Tutti osservavano l'etichetta del pranzo di gala, eccettuati i due giovani Gnomi norvegesi, i quali mettevano tranquillamente i piedi sopra la tavola, convinti che a loro fosse tutto permesso.
Giù i piedi dalla tavola!
- gridò il vecchio Gnomo.
Ed essi obbedirono, ma non senza brontolare. Facevano il solletico alle loro dame con gli aghi di pino che si trovarono indosso; e poi, per istare a miglior agio, pensarono di togliersi gli stivali e di darli a custodire alle dame.
Ben diverso, in vece, era il contegno del padre: il vecchio Gnomo di Dovre sapeva raccontare storie bellissime, delle superbe rupi norvegesi, e delle cascate che precipitano in candida spuma, con un fragore che ora somiglia al rombo del tuono, ora ai boati dell'organo in una cattedrale; raccontava del salmone, che balza fuor dall'acqua, sfidando persino l'impeto delle cascate, quando la Fata suona la sua arpa d'oro; e delle limpide notti invernali, in cui si sentono tintinnire le sonagliere delle slitte, e i ragazzi con le torce accese, corrono sul ghiaccio, e vedono impaurirsi i pesci sotto i loro piedi, tanto il ghiaccio è trasparente.

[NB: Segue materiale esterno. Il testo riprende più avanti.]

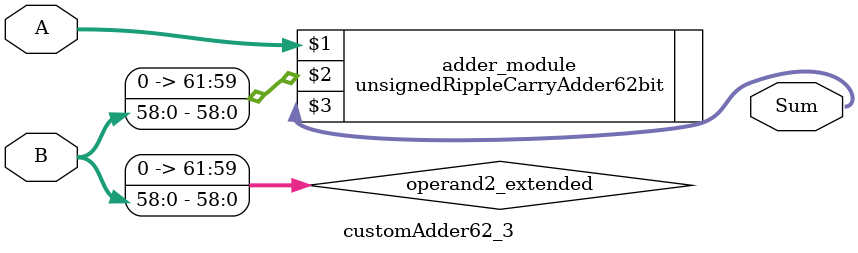
<source format=v>
module customAdder62_3(
                        input [61 : 0] A,
                        input [58 : 0] B,
                        
                        output [62 : 0] Sum
                );

        wire [61 : 0] operand2_extended;
        
        assign operand2_extended =  {3'b0, B};
        
        unsignedRippleCarryAdder62bit adder_module(
            A,
            operand2_extended,
            Sum
        );
        
        endmodule
        
</source>
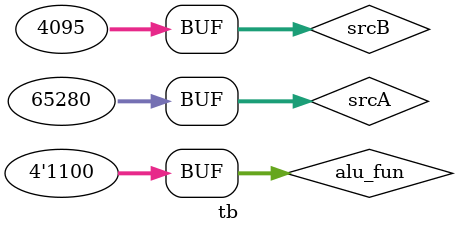
<source format=v>
`timescale 1ns / 1ps


module tb( );

   wire [31:0] result; 
   reg [3:0] alu_fun; 
   reg [31:0] srcA,srcB; 
   
alu  my_alu (
    .alu_fun  (alu_fun),
    .srcA     (srcA),
    .srcB     (srcB),
    .result   (result)
    );
   
   initial 
   begin
   
      alu_fun = 0;     // addition
      srcA = 32'd25; 
      srcB = 32'd26;       
      
      #20             // subtraction
      alu_fun = 8; 
      srcA = 32'd25; 
      srcB = 32'd26;          
      
      #20             // subtraction
      alu_fun = 8; 
      srcA = 32'hFFFFFFFFF; 
      srcB = 32'd1;    
     
       #20             // OR
      alu_fun = 6; 
      srcA = 32'h0000AAAA; 
      srcB = 32'h00005555;   
      
       #20             // AND
      alu_fun = 7; 
      srcA = 32'h0000AAAA; 
      srcB = 32'h00005555;   

       #20             // XOR
      alu_fun = 4; 
      srcA = 32'h0000AAAA; 
      srcB = 32'h00005555;    

       #20             // shift right
      alu_fun = 5; 
      srcA = 32'h0000FF00; 
      srcB = 32'h00000005;   
      
       #20             // shift left
      alu_fun = 1; 
      srcA = 32'h0000FF00; 
      srcB = 32'h00000005;
      
       #20             // shift right arithmetic
      alu_fun = 13; 
      srcA = 32'h8000FF00; 
      srcB = 32'h00000005;          
        
       #20             // set if less than signed
      alu_fun = 2; 
      srcA = 32'h8000FF00; 
      srcB = 32'h00000005;    

       #20             // set if less than unsigned
      alu_fun = 3; 
      srcA = 32'h8000FF00; 
      srcB = 32'h00000005; 
      
       #20             // load upper immediate
      alu_fun = 9; 
      srcA = 32'h0000FF00; 
      srcB = 32'h00000FFF;      
      
      #20             // set if less than unsigned
      alu_fun = 3; 
      srcA = 32'h0000FF00; 
      srcB = 32'h00000FFF;   
     
      #20
      alu_fun = 12;   // undefined operation
   end  

endmodule

</source>
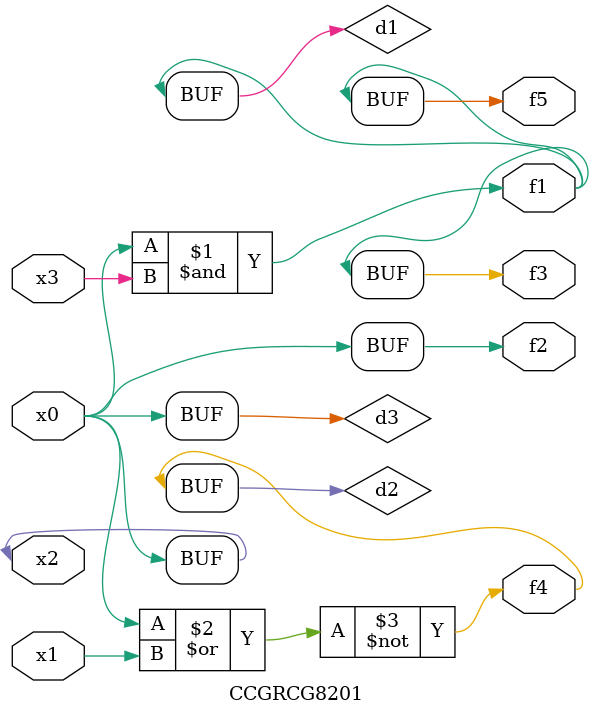
<source format=v>
module CCGRCG8201(
	input x0, x1, x2, x3,
	output f1, f2, f3, f4, f5
);

	wire d1, d2, d3;

	and (d1, x2, x3);
	nor (d2, x0, x1);
	buf (d3, x0, x2);
	assign f1 = d1;
	assign f2 = d3;
	assign f3 = d1;
	assign f4 = d2;
	assign f5 = d1;
endmodule

</source>
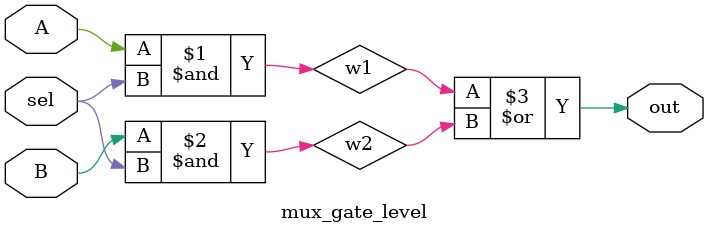
<source format=v>
module mux_gate_level(
input A,B,sel,
output out

);

wire w1,w2,z;
not(z,sel);
and(w1,A,sel);
and(w2,B,sel);
or(out ,w1,w2);
endmodule
</source>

E raccontava così bene, che pareva di aver lì presente tutto quanto descriveva. Si sentiva rumoreggiare la ruota del molino, si udiva il canto dei garzoni e delle serve e si assisteva ai loro balli contadineschi. Evviva! A un tratto il vecchio Gnomo dette un bacio alla figlia maggiore del Re degli Elfi; e che bacio! Proprio con lo schiocco. E pure non erano nemmeno parenti.
Le figlie del Re dovettero ballare, da prima leggere e snelle, sfiorando appena il suolo; poi battendo forte la misura col piede - e ciò si confaceva singolarmente al loro genere di bellezza.